As Robert M. Lee, CEO of the computer security firm Dragos, put it, the list is essentially “a mixing of data types that didn’t meet any objective in the report and only added confusion as to whether the DHS/FBI knows what they are doing.”

The government analysis then refers to some filenames and about 900 IP addresses that it claims are associated with both APT28 and APT29. (The full list of the IP addresses can be downloaded here.) Unfortunately for server administrators and the public alike, no information of any kind is provided about what activities these IP addresses might have engaged in, or when. For all we know — and the distributed knowledge of the Web will probably let us know soon — many of the addresses in the listing are currently owned by innocent parties and have not been involved in cyber-attacks for a long time.

The remaining nine pages of the FBI-DHS report contain nothing more than a collection of tips for securing servers.

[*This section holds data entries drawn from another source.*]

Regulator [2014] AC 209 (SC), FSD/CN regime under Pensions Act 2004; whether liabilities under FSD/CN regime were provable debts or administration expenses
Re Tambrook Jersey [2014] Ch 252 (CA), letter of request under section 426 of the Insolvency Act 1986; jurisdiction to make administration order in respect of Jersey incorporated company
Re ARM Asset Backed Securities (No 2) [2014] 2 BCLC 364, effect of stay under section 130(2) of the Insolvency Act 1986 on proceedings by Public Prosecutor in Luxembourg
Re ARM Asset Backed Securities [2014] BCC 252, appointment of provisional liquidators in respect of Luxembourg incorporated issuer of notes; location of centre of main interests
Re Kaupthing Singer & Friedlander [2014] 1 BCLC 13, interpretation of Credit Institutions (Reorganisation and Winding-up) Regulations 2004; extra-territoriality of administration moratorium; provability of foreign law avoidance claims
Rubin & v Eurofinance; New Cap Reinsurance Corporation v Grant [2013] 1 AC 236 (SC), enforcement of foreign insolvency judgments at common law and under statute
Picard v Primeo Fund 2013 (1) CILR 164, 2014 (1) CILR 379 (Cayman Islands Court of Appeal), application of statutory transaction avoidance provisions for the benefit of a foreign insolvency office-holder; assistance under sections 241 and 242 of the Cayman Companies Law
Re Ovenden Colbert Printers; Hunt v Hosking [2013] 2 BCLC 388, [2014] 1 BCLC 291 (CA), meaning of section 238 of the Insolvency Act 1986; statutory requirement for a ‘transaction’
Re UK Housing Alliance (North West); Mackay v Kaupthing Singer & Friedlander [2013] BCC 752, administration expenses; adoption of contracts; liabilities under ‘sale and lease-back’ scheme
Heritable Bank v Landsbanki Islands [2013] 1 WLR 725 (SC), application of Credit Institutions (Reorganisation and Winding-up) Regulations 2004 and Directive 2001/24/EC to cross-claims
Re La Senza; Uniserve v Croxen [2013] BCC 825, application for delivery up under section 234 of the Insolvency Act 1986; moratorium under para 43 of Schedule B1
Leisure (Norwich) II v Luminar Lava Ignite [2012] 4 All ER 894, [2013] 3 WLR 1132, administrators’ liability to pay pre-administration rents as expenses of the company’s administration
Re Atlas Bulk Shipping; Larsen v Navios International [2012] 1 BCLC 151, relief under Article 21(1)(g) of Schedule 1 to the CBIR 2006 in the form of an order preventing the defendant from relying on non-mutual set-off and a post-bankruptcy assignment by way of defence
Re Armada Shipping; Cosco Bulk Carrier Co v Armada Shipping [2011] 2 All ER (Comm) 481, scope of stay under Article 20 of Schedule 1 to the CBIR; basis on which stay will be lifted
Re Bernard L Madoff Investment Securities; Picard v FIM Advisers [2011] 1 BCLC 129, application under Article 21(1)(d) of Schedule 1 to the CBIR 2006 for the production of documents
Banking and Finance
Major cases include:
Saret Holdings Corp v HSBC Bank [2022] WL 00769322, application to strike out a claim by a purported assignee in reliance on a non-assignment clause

The advice is sound (though basic for properly trained server admins), but the fact that it comprises the majority of the report that the White House has put forward as primary evidence that Russian hackers attacked American political parties is not reassuring when it comes to confidence in the administration’s decisions.

Earlier in December, White House counterterrorism adviser Lisa Monaco told reporters that President Obama had ordered the various intelligence agencies to provide a comprehensive report about Russian involvement in the DNC hacks and have it completed before President-elect Donald Trump takes office on Jan. 20.

According to CNN, the Democratic members of the Senate Intelligence Committee have requested that this report be made public.

We can’t know for certain how much of that document will be declassified, but whatever is released will need to be more substantive than what was released this week.